▶ **Provided passage**
(begin)

Friday, 23 December 2016

A very fairy Christmas: Winter works by Arthur Rackham

2 December 2016

Arthur Rackham's illustrations have adorned the pages of some of the world's best-loved children's books, including Peter Pan, Alice in Wonderland and Grimms' Fairy Tales. To celebrate his long association with the festive season, we revisit ten of his most magical works.

The Meeting of Oberon and Titania, 1908 (Christie's Images / Bridgeman Images)
British artist Arthur Rackham (1867-1939), was considered the pre-eminent illustrator of the early 20th century. His imaginative colour plates of gossamer fairies, mischievous goblins and gnarled trees enchanted and petrified readers in equal measure.

(end)

▶ **Problems**
1) List the children's books that the Arthur Rackham article names as containing his illustrations.
2) Transcribe the passage of the Arthur Rackham article starting with "The Meeting of" and going on through "in equal measure.".

▶ **Data rows**
(begin)

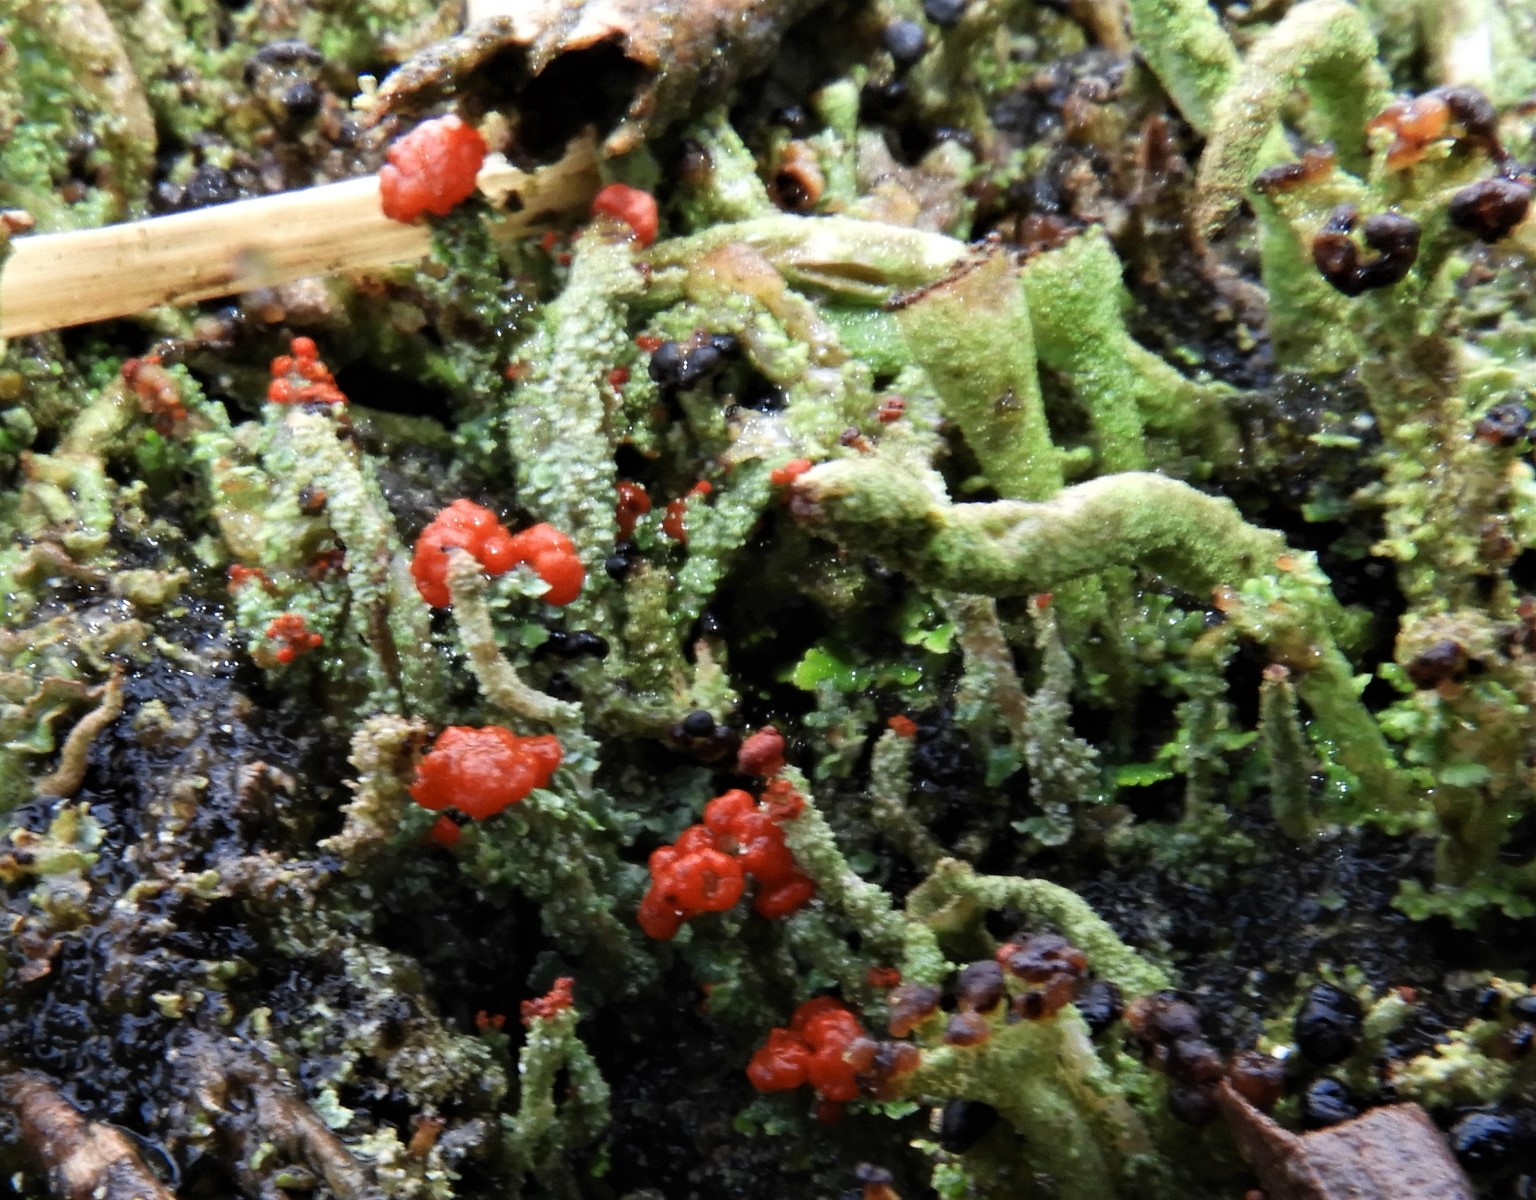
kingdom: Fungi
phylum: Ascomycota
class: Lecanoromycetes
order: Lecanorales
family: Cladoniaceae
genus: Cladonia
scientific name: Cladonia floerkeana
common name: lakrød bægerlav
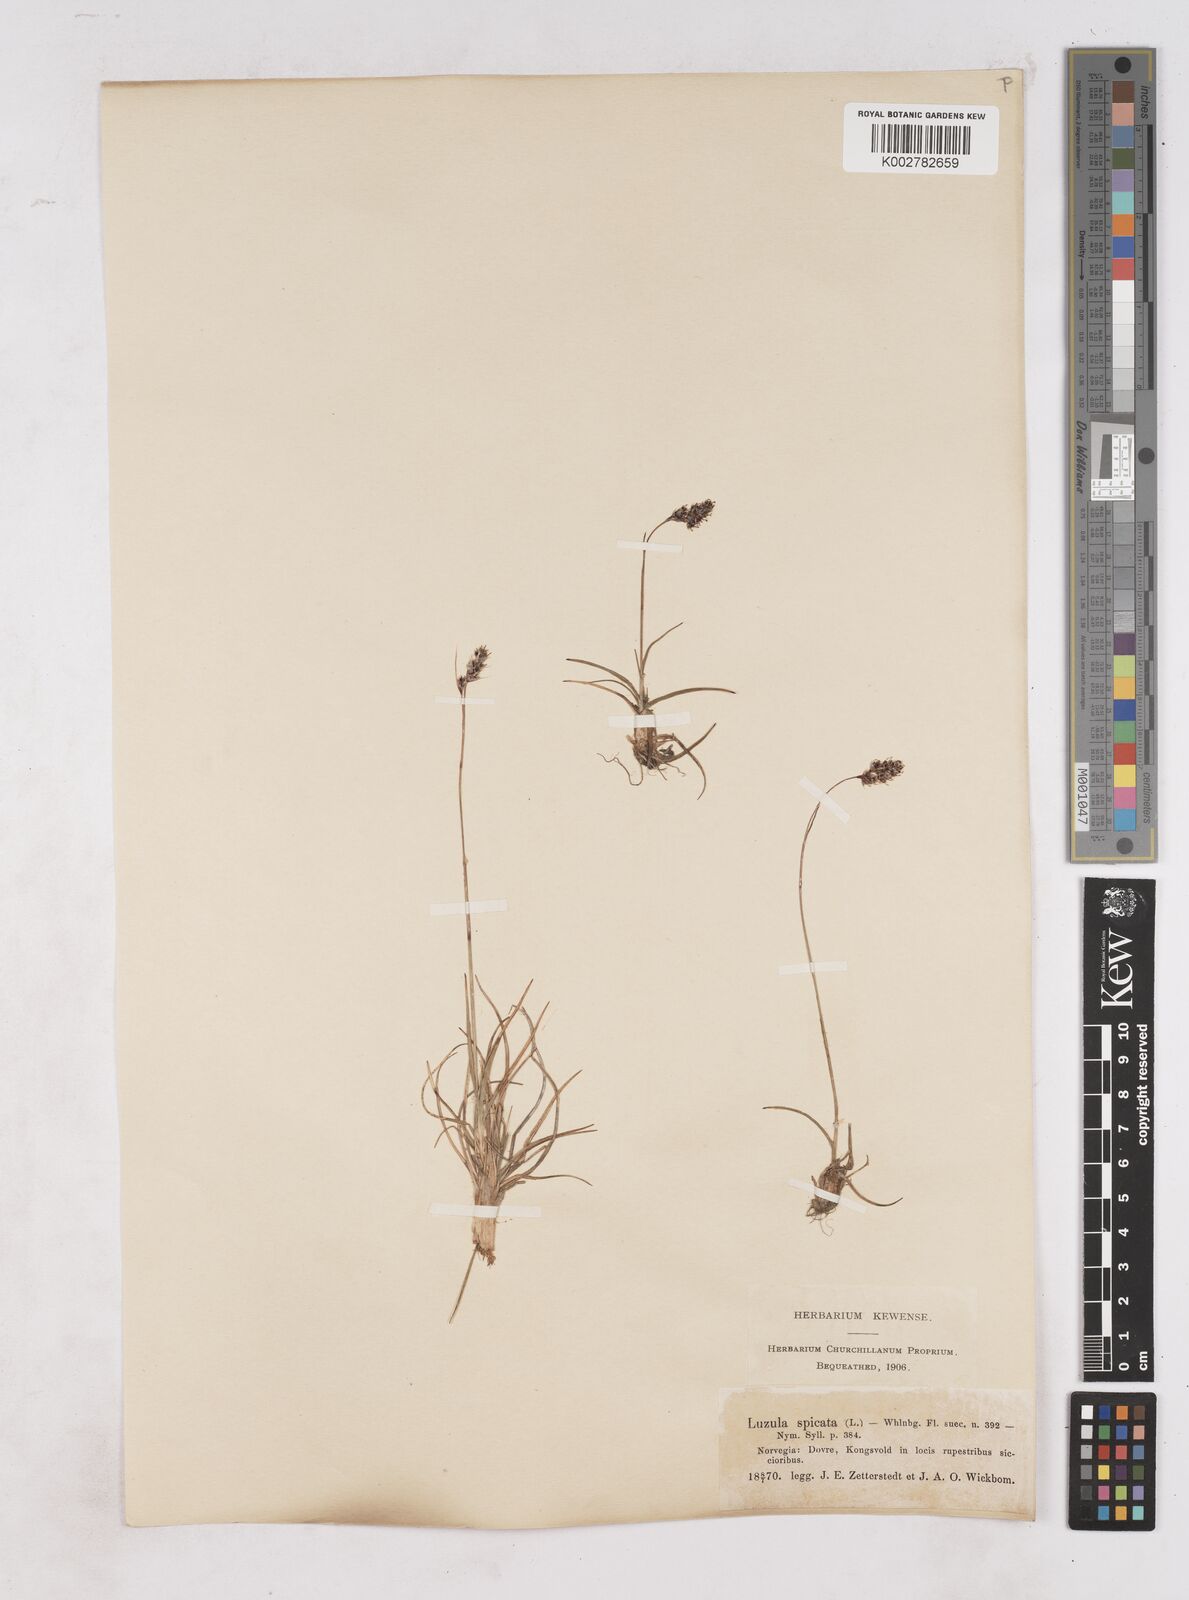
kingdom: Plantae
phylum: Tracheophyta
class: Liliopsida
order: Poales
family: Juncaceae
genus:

(end)

▶ **Problem solutions**
1)
Peter Pan
Alice in Wonderland
Grimms' Fairy Tales

2)
The Meeting of Oberon and Titania, 1908 (Christie's Images / Bridgeman Images)
British artist Arthur Rackham (1867-1939), was considered the pre-eminent illustrator of the early 20th century. His imaginative colour plates of gossamer fairies, mischievous goblins and gnarled trees enchanted and petrified readers in equal measure.